Si j’ai aussi eu envie de tout abandonner, c’est aussi une question d’humeur et d’état d’esprit : j’étais parfois dans des prédispositions mentales peu compatibles avec l’écriture d’un personnage rêveur…
La durée du séjour
Volontairement, je souhaitais ne pas rester trop longtemps en séjour à l’auberge, par peur de devoir y consacrer beaucoup de temps (ce qui s’avéra tout à fait vrai), et si on conseillait vivement au moins 3 semaines, pour prendre le temps de développer une histoire, j’ai tout de même opté pour 14 jours, ce qui s’est avéré très court, trop court pour faire évoluer le personnage. J’ai eu beaucoup de mal à suivre les billets (notamment pour pouvoir interagir a minima avec les événements) et à rédiger suffisamment de billets pour qu’il ait une vraie vie sociale. Il aurait fallu écrire un billet tous les 2 jours (environ) comme certain·e·s le font, je n’ai pu en faire que 4, tous les 4 jours, ce qui est très peu…
Les interactions
Suite à l’évolution inattendue (pour moi) de l’histoire du personnage sur la fin, j’avais trouvé une idée pour solliciter une interaction qui n’a pu se faire faute de temps. En plus, j’avais sollicité un auteur qui a complètement disparu de la circulation, mouarf ! Globalement, arrivant tout juste à me dépêtrer du perso, j’avais du mal à projeter des interactions avec les autres personnages. C’est dommage car c’est aussi ce qui fait une grosse part de l’intérêt d’un tel exercice collectif.
Les contraintes
Chaque semaine, une contrainte était proposée (mais pas imposée) pour les auteurs : honnêtement, ayant déjà beaucoup de mal à rédiger un texte qui me convienne à peu près, je ne me voyais pas me rajouter une couche de difficulté supplémentaire. J’ai donc fait l’impasse complète à ce niveau.
En conclusion
Si c’était à refaire, je repartirais sans aucun doute, en y prenant certainement plus de plaisir : cette première expérience fut intéressante et formatrice, mais aussi stressante, du moins au départ.

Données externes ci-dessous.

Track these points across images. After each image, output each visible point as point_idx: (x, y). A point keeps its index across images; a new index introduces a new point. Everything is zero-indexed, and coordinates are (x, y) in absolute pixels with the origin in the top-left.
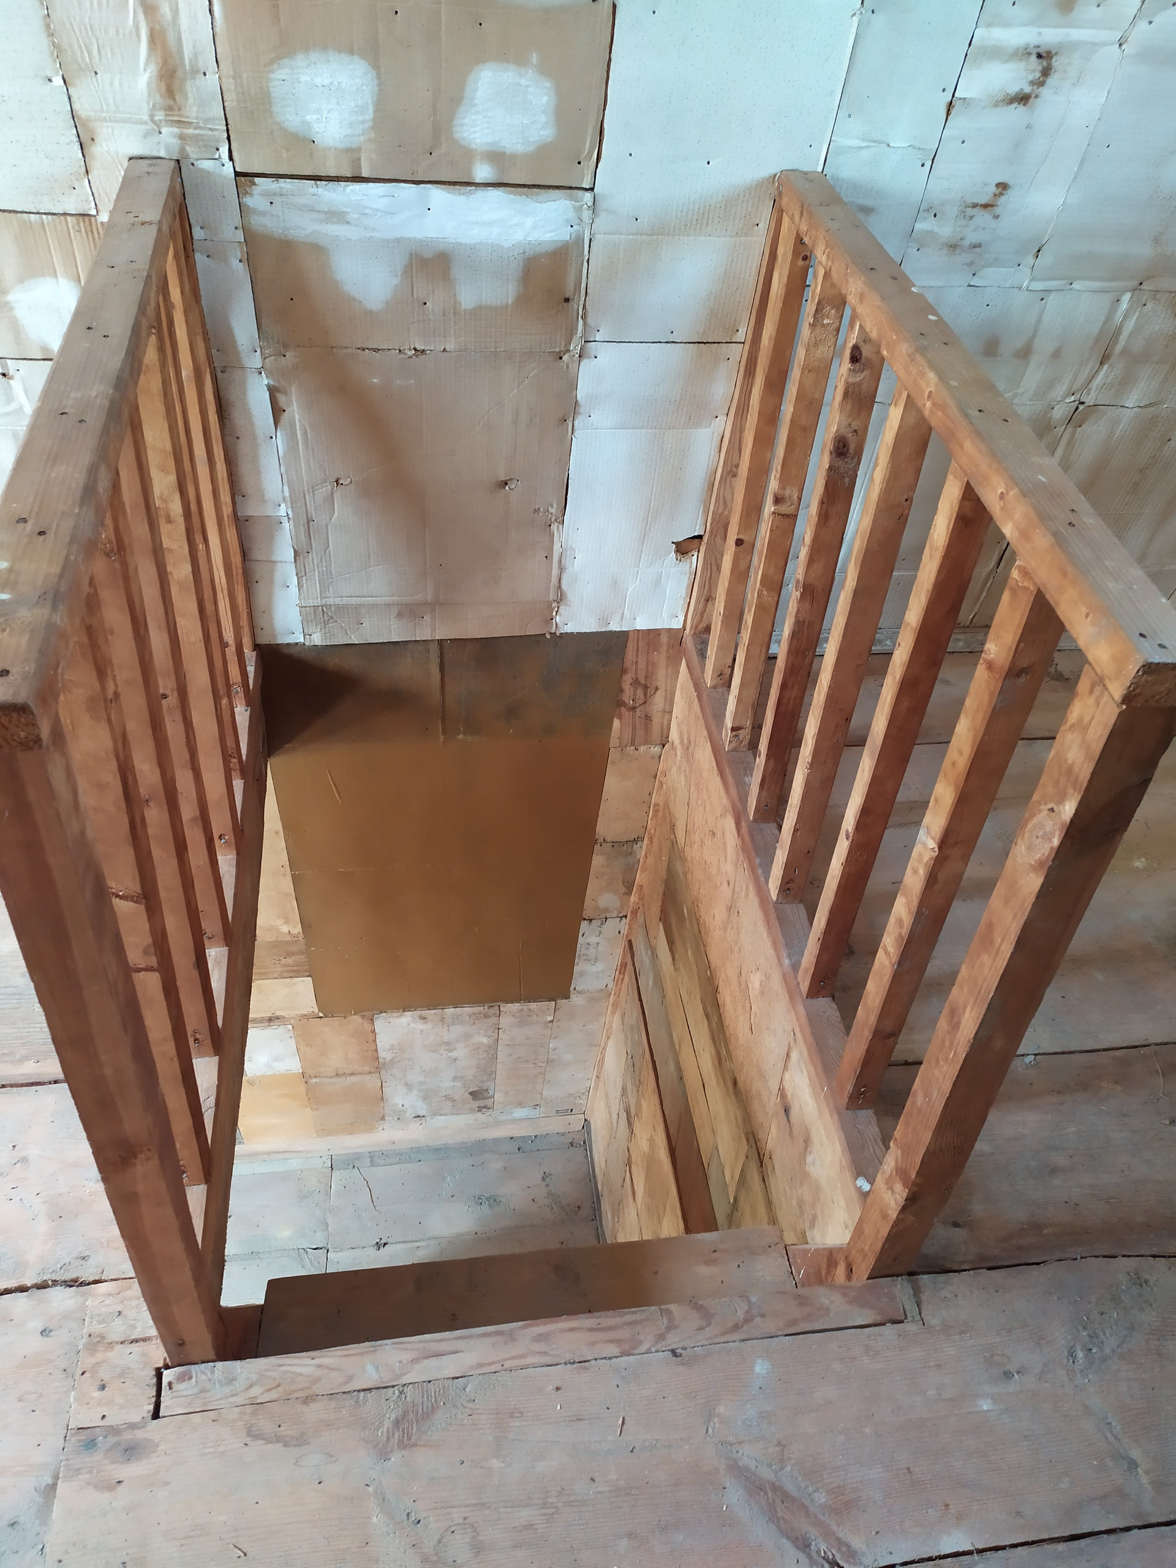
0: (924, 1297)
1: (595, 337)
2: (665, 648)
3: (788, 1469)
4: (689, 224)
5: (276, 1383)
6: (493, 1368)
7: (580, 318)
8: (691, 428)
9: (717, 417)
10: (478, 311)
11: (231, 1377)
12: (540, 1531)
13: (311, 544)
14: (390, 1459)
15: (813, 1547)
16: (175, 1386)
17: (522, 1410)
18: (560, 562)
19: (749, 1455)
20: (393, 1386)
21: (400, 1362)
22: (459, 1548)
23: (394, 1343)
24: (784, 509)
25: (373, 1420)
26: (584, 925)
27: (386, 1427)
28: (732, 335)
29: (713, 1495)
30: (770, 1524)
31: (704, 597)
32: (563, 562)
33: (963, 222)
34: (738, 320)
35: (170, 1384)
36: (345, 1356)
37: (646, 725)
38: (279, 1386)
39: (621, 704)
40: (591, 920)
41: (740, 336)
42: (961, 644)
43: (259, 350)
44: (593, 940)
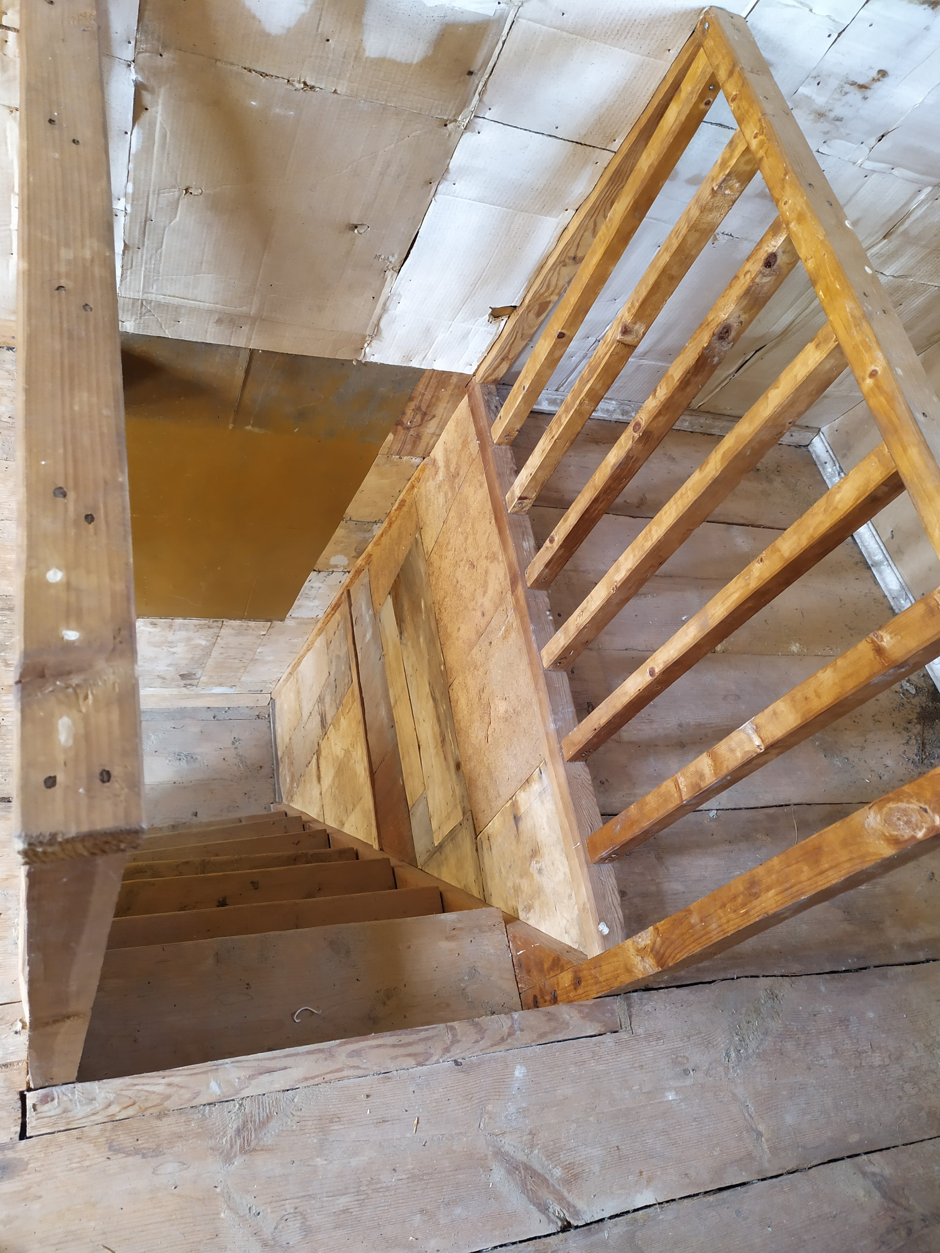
0: (634, 1011)
1: (485, 113)
2: (452, 387)
3: (536, 1152)
4: (609, 33)
5: (132, 1101)
6: (316, 1081)
7: (477, 94)
8: (541, 215)
9: (567, 210)
10: (380, 62)
11: (91, 1097)
12: (354, 1213)
13: (144, 242)
14: (234, 1163)
15: (551, 1210)
16: (40, 1108)
17: (339, 1116)
18: (385, 304)
19: (509, 1144)
20: (233, 1100)
21: (239, 1078)
22: (292, 1234)
23: (233, 1062)
24: (628, 339)
25: (218, 1131)
26: (313, 575)
27: (229, 1135)
28: (608, 144)
29: (483, 1176)
30: (523, 1195)
31: (501, 357)
32: (388, 304)
33: (837, 96)
34: (619, 131)
35: (34, 1106)
36: (191, 1075)
37: (415, 442)
38: (134, 1104)
39: (399, 423)
40: (320, 572)
41: (615, 146)
42: (687, 424)
43: (133, 42)
44: (317, 585)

3 points principaux à préparer / améliorer :
- un personnage bien préparé, pourquoi pas sombre / pénible (mais pas détestable, tout de même)
- une vraie disponibilité pour pouvoir s’inclure pleinement dans le jeu et les interactions
- une mécanique d’écriture plus rôdée
Bien entendu, si vous ne l’avez pas encore fait, je vous invite à aller découvrir cette belle aventure d’écriture commune sur le site de l’auberge des blogueurs, en précisant qu’une version PDF voire ePub devrait voir le jour dans les mois qui viennent.

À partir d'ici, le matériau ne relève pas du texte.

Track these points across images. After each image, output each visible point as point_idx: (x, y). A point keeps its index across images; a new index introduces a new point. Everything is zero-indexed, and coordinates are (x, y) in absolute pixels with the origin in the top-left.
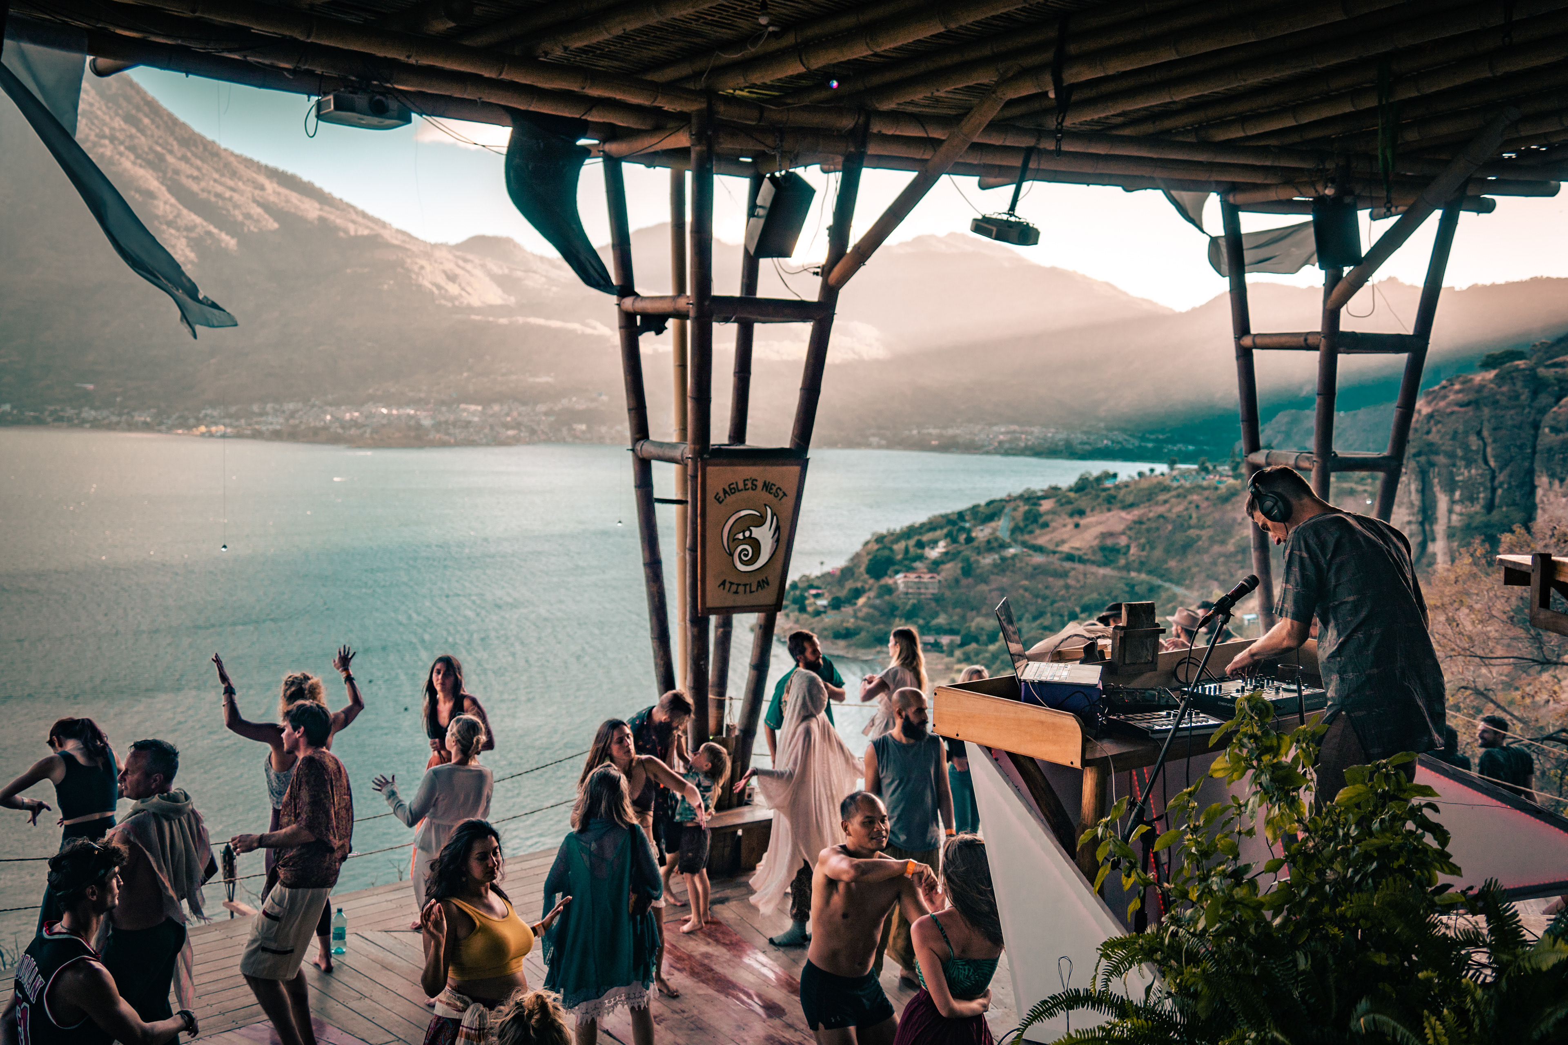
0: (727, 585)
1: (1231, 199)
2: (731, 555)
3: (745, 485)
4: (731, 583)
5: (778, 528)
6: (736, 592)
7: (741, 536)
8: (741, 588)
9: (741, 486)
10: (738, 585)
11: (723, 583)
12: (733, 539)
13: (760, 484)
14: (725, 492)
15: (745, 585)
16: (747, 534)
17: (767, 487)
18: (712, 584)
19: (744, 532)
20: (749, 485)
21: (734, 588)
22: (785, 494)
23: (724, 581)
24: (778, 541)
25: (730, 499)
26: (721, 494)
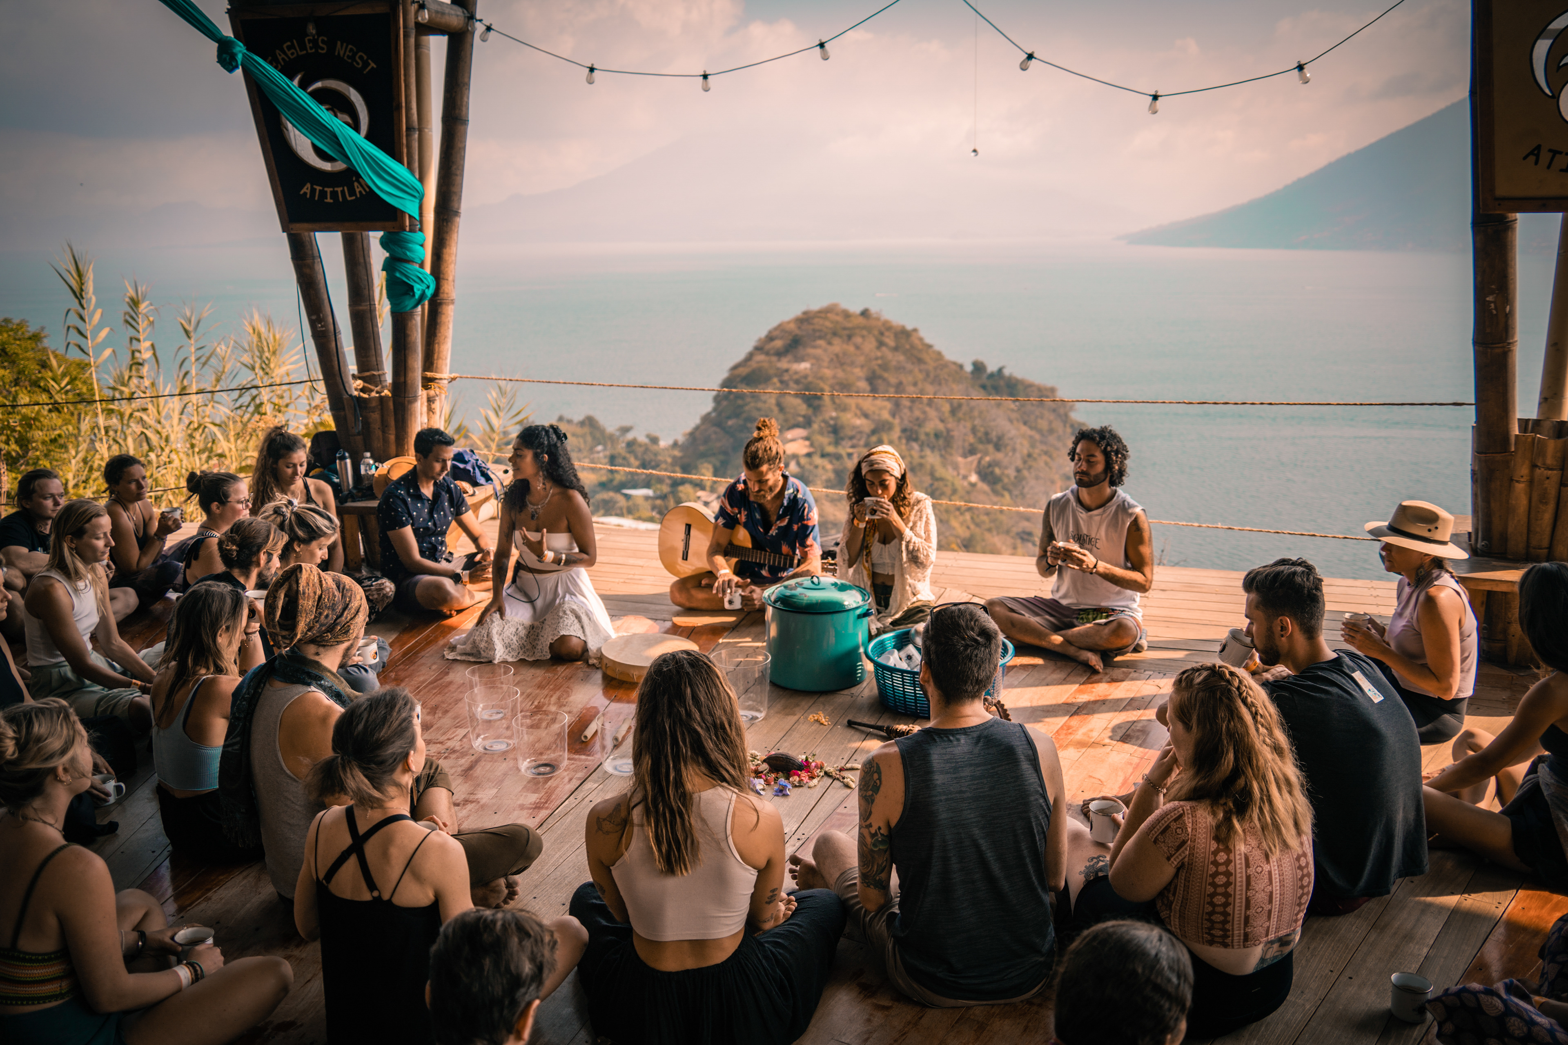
0: (1545, 157)
4: (1555, 153)
11: (1536, 152)
18: (1507, 154)
21: (1561, 160)
23: (1539, 147)
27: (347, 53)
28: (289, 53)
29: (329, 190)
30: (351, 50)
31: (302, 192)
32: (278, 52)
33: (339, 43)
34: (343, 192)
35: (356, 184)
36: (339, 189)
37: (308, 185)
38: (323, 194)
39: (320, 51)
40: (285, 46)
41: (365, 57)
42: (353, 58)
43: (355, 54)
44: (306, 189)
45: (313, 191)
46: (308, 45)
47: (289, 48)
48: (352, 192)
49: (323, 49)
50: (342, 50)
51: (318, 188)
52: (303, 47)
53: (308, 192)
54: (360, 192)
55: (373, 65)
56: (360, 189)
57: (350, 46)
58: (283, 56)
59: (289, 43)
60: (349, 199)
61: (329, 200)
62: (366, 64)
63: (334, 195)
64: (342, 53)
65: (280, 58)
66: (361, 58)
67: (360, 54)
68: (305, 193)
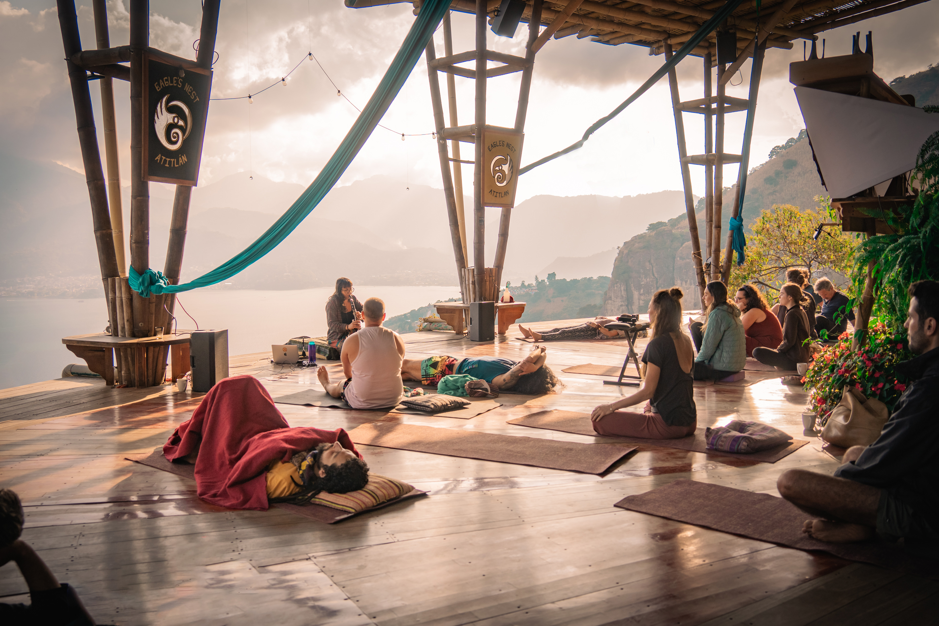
0: (493, 192)
1: (669, 42)
2: (494, 177)
3: (500, 143)
4: (494, 192)
5: (512, 167)
6: (496, 196)
7: (497, 168)
8: (498, 194)
9: (498, 144)
10: (497, 193)
11: (491, 191)
12: (494, 170)
13: (505, 144)
14: (492, 146)
15: (500, 193)
16: (500, 168)
17: (508, 145)
18: (487, 191)
19: (499, 167)
20: (501, 144)
21: (495, 193)
22: (515, 150)
24: (512, 173)
25: (494, 149)
26: (490, 147)
27: (189, 90)
28: (165, 83)
29: (168, 159)
30: (191, 89)
31: (156, 159)
32: (161, 81)
33: (187, 84)
34: (174, 161)
35: (180, 158)
36: (172, 160)
37: (160, 155)
38: (165, 160)
39: (179, 86)
40: (165, 78)
41: (196, 95)
42: (191, 93)
43: (192, 92)
44: (158, 158)
45: (161, 158)
46: (174, 82)
47: (167, 80)
48: (178, 163)
49: (180, 85)
50: (188, 88)
51: (164, 158)
52: (172, 82)
53: (159, 159)
54: (181, 163)
55: (198, 99)
56: (181, 161)
57: (191, 87)
58: (163, 84)
59: (166, 78)
60: (176, 166)
61: (167, 165)
62: (195, 98)
63: (170, 162)
64: (187, 90)
65: (161, 84)
66: (194, 94)
67: (194, 92)
68: (157, 160)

Enfin, je tiens à remercier l’équipe (aka Kozlika, Franck & Pep) qui a eu l’idée de remettre le couvert, a mis en place tout l’écosystème de publication forum/blog et qui a géré ça aux petits oignons durant toute la saison. Leur implication de tous les instants a permis à cette expérience de se dérouler dans les meilleures conditions techniques et humaines possibles. Un grand bravo !
Notes
[1] Qui a dit que ça, c’était autobiographique ?
[2] Je ne suis d’ailleurs toujours pas persuadé d’avoir réussi à mettre un peu d’épaisseur ou de particularité au personnage de Colin.